Prinz William auf Probefahrt: Royal testet Mobilitätsroller

Prinz William (43) hat bei einem Besuch eines Robotik-Labors ein neues Gefährt für sich entdeckt. Der britische Thronfolger und E-Scooter-Fan testete am Donnerstag in Bristol einen dreirädrigen Mobilitätsroller mit Sitz. Wie die BBC berichtet, soll der Roller des Bristol Robotics Laboratory besonders sicher sein und selbst auf unebenem Untergrund geschmeidig fahren. William scherzte bei seiner Probefahrt, dass er schnelle Roller liebe.
Innovationen für Gesundheit und Mobilität
In der Forschungseinrichtung der University of Bristol und der University of West England wurde ihm auch ein Exoskelett vorgeführt, das Menschen mit eingeschränkter Mobilität unterstützt. Zu den Innovationen zählen auch spezielle Socken, die Personen mit neurologischen Erkrankungen wie Demenz helfen sollen. Projektgründer Zeke Steer erklärte: "Die Socken erkennen steigende Stresslevel, unter denen Menschen mit Demenz leiden können, und geben Pflegekräften so die Möglichkeit, diesen Stress zu lindern, bevor er sich verschlimmert." William sei sehr daran interessiert gewesen, wie die Socken dazu beitragen könnten, die Pflege in der Gemeinschaft präventiver zu gestalten.
Judith Suires von der University of Bristol erklärte, dass viele der Technologien des Labors dafür da seien, die Herausforderungen einer älter werdenden Bevölkerung zu stemmen. Das Ziel sei es laut der stellvertretenden Vizepräsidentin der Universität, "Menschen dabei unterstützen zu können, ein unabhängiges, würdevolles Leben zu führen". Dass William die Forschungsstätte besuchte und sie näher kennenlernte, sei eine "große Ehre".

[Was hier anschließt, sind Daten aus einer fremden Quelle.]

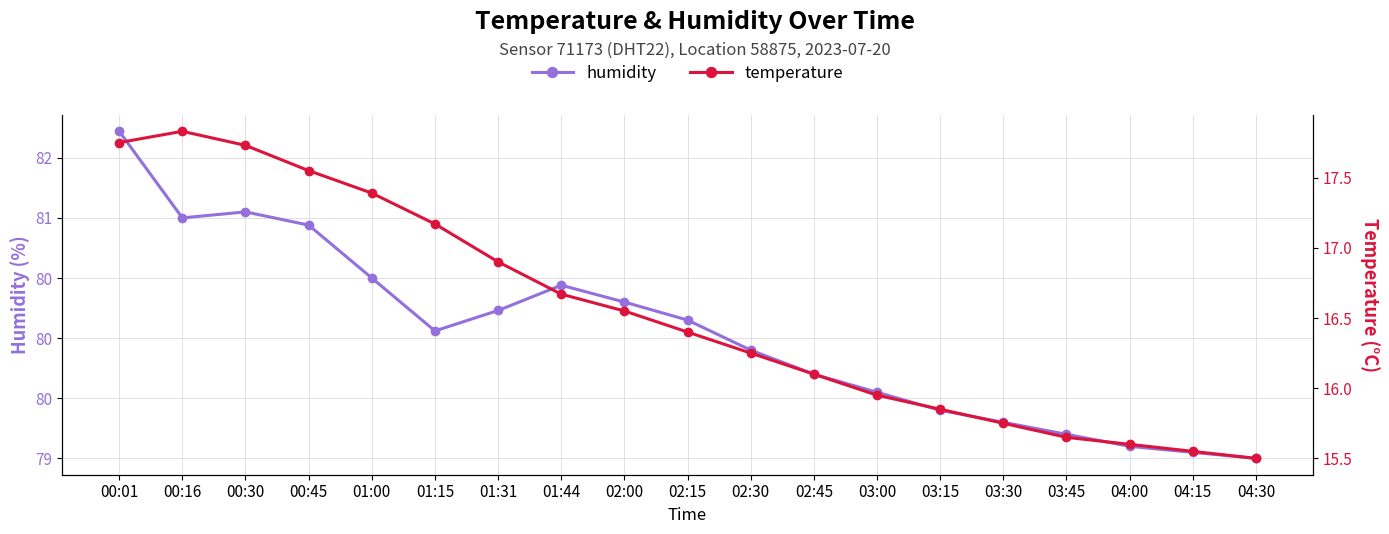

What is the sum of the temperature values at 03:30 and 02:45?

31.9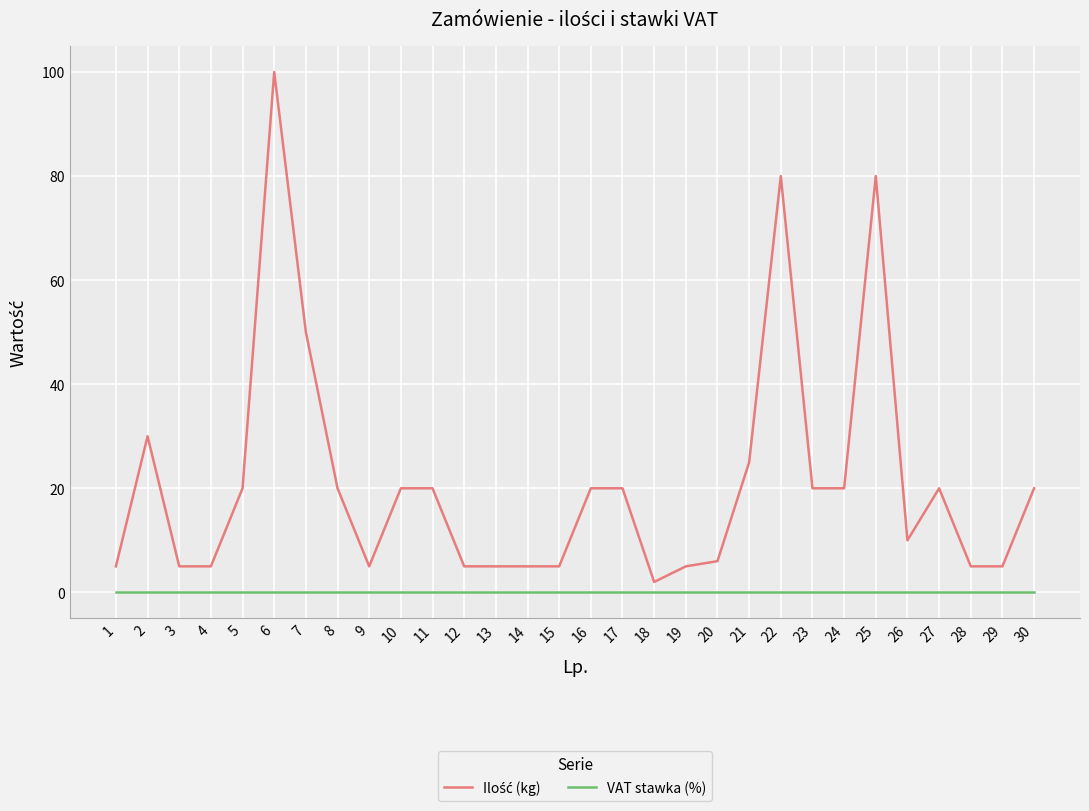

True or false: VAT stawka (%) has a value of 0.1 at 19.

True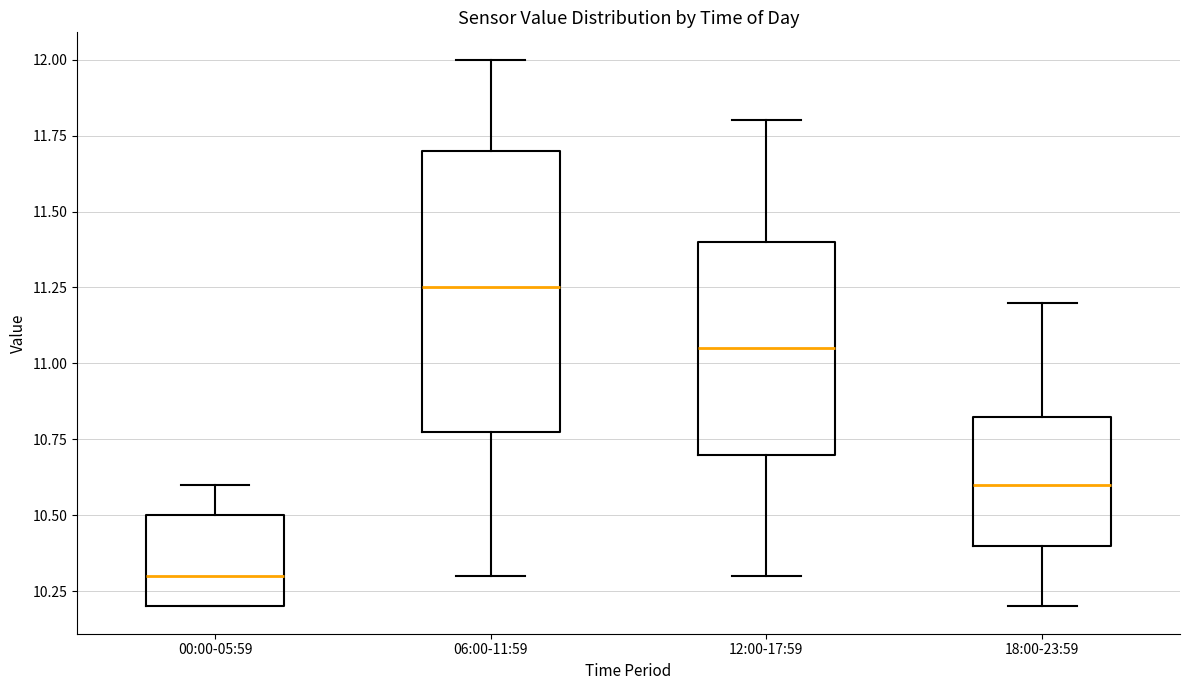

Which box's median line is the lowest?

00:00-05:59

William schockiert über Mikroplastik-Menge in Textilien
An der University of Bristol besichtigte William am Donnerstag auch den Supercomputer Isambard-AI, den leistungsstärksten Supercomputer Großbritanniens. Forscher setzen ihn unter anderem für Klimaforschung und für die Entwicklung neuer Medikamente gegen Herzkrankheiten, Alzheimer und Krebs ein.
Der Prinz von Wales stattete zudem dem Earth-Shot-Prize-Finalisten Matter einen Besuch ab. Das Unternehmen entwickelt Anlagen für Waschmaschinen, die Mikroplastik aus dem Abwasser filtern. Eine solche Anlage haben auch William und Ehefrau Prinzessin Kate (44) in ihrer Waschmaschine eingebaut. Bei einer Demonstration zeigte sich William schockiert über die Menge an Mikroplastik, die sich nach zehn Waschgängen ansammelte, und ergänzte: "Die Unternehmen müssen gewusst haben, wie viel Material sie wegspülen."